▸ **GOAL OF THE EXERCISE**
Could you reproduce the listing below with "Agregar" changed to "Añadir" and every other line left as it is, omitting the pictures?

▸ **THE RECORDS**
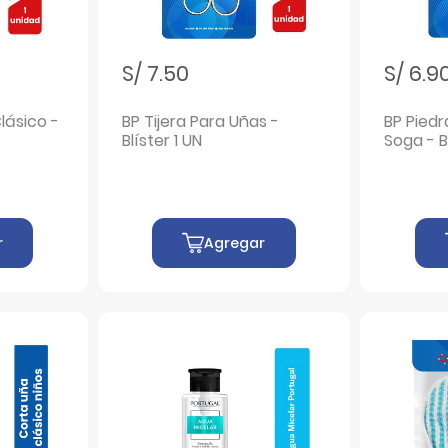
S/ 7.50
S/ 6.9
lásico -
BP Tijera Para Uñas -
BP Pied
Blíster 1 UN
Soga - B
r
Agregar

▸ **RESPONSE TO THE EXERCISE**
S/ 7.50
S/ 6.9
lásico -
BP Tijera Para Uñas -
BP Pied
Blíster 1 UN
Soga - B
r
Añadir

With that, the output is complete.